The practice can damage internal organs and aggravate other health conditions like acid reflux.

Diana Barrett, 52, an Austin, Texas, resident and exercise enthusiast, laughs at the concept.

“I’m all for wearing Spanx or garments that help shape you under clothing. But wearing a corset? Sounds awful, and all I can think of is ‘deceptive advertising.’ What happens when you take the corset off and everything explodes out of it?” Barrett asked.

Yet waist-training enthusiasts dubiously claim the practice is safe and yields long-term results.


Cathy Jung, who in 2011 made the Guinness Book of World Records for her “tiniest waist” (it had the circumference of a jar of mayonnaise), says that slowly cinching the waist at regular intervals achieves results over time.

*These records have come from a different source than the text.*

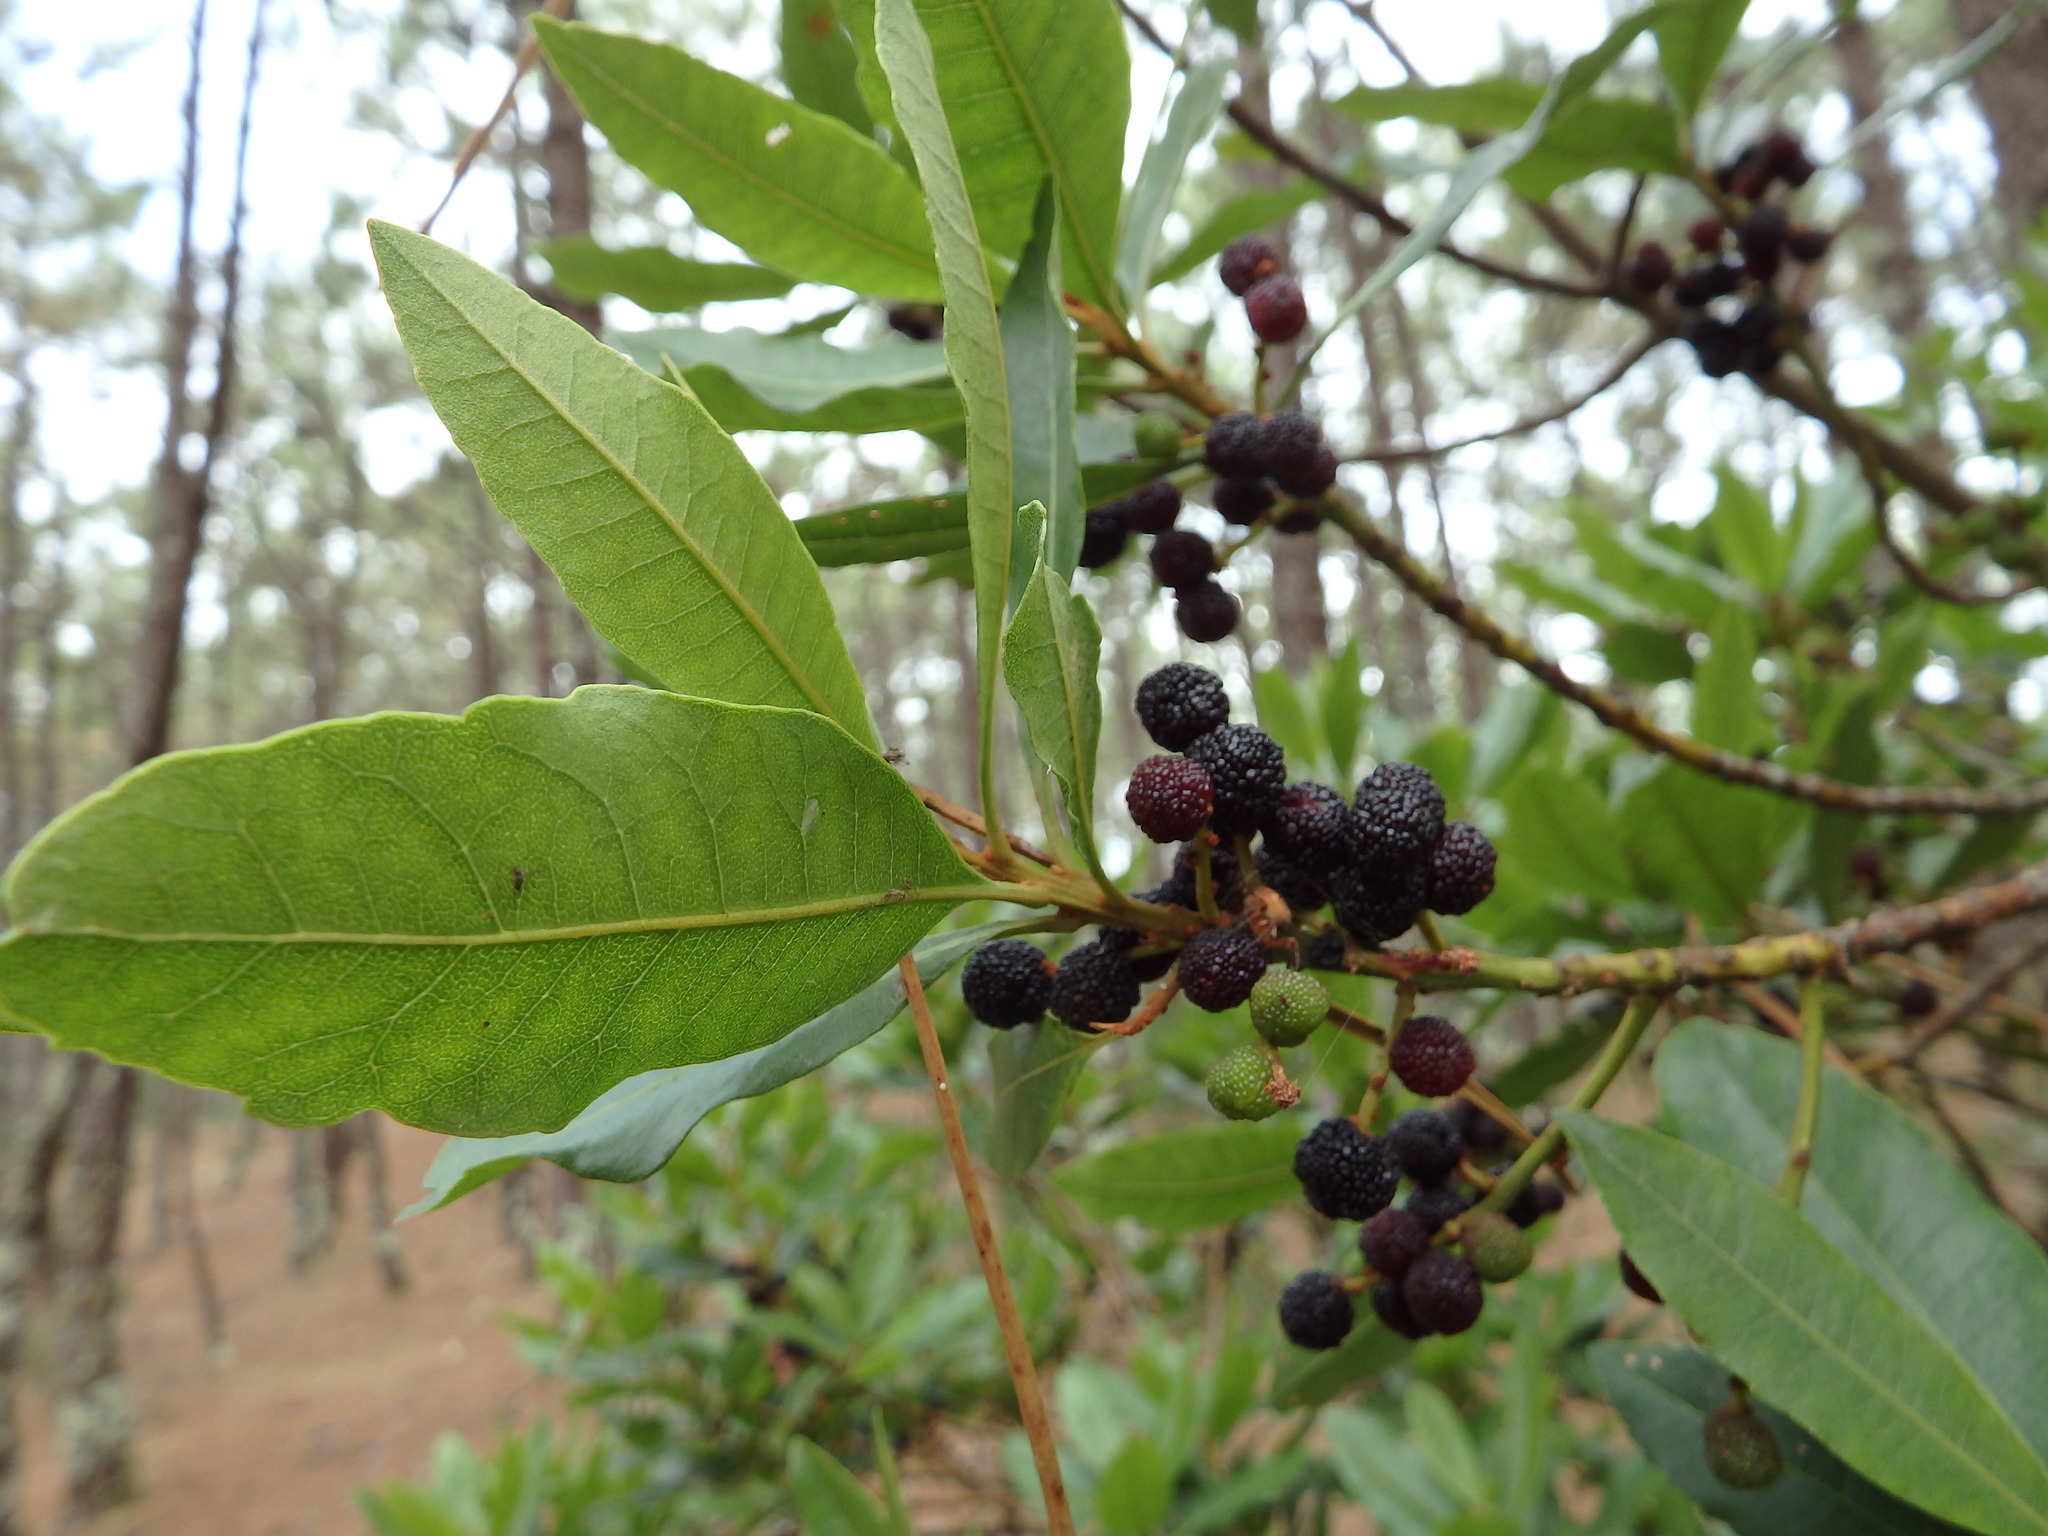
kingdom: Plantae
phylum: Tracheophyta
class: Magnoliopsida
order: Fagales
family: Myricaceae
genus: Morella
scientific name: Morella faya
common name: Firetree
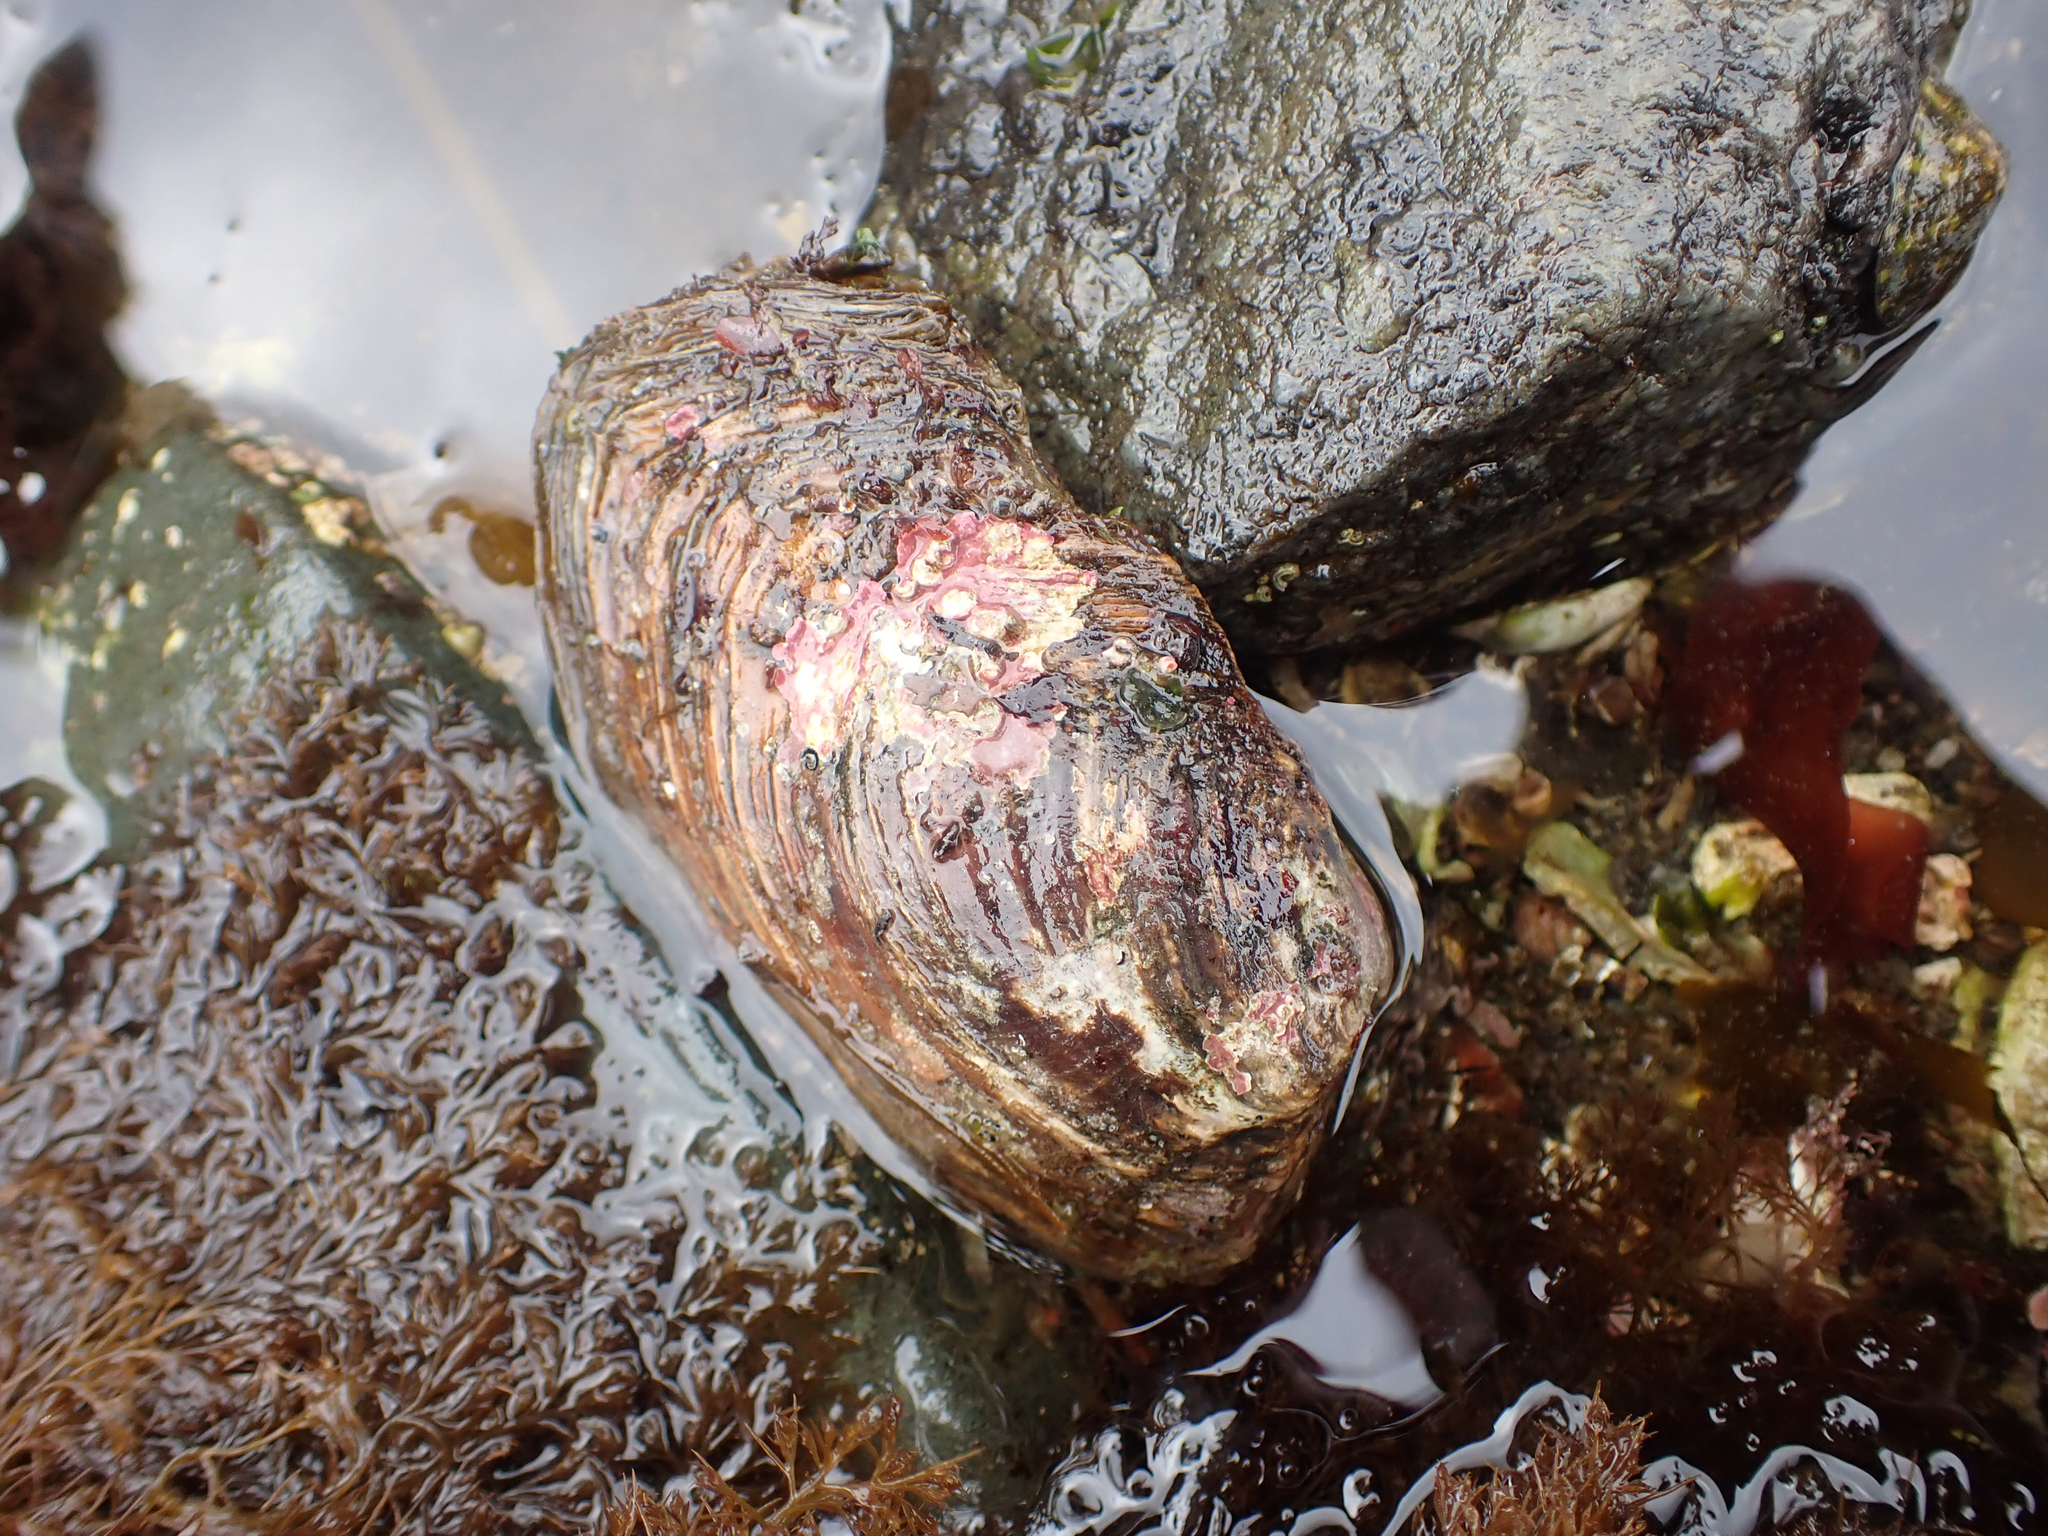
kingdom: Animalia
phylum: Mollusca
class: Bivalvia
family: Lyonsiidae
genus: Entodesma
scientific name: Entodesma navicula
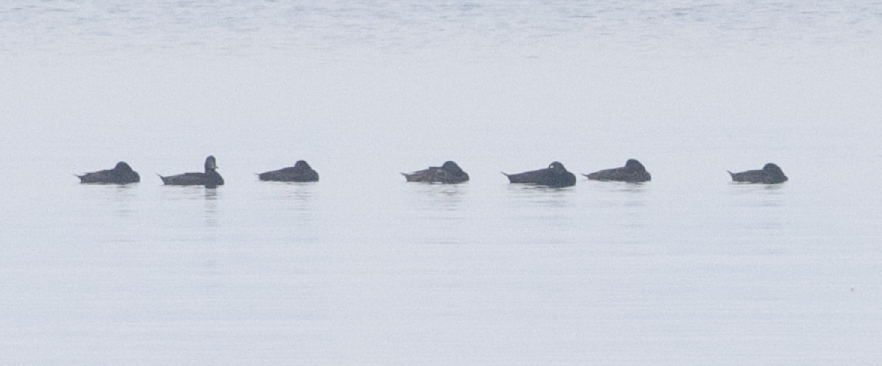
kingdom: Animalia
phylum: Chordata
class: Aves
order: Anseriformes
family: Anatidae
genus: Melanitta
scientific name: Melanitta fusca
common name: Velvet scoter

However, this seems to contradict her answer to a “fan” on her website, in which she says she wears a corset all the time. “I do wear a corset 24/7 and have for so many years that I am very comfortable wearing it. Actually leaving it on all the time is easier since you don’t have to become accustomed to the tightness each time you wear it.” 

Boyle, the Massachusetts trainer, said he is concerned young girls will adopt the practice.

“It is a typical societal desire to have a thinner waist, but I would want young girls to know that the results of corset-training will not be long-term, yet the damage they do to their growing bodies just might be,” he said.

The best thing to train, Boyle said, is not our waists, but our attitudes. “Accept yourself as you are, and build from that,” he said.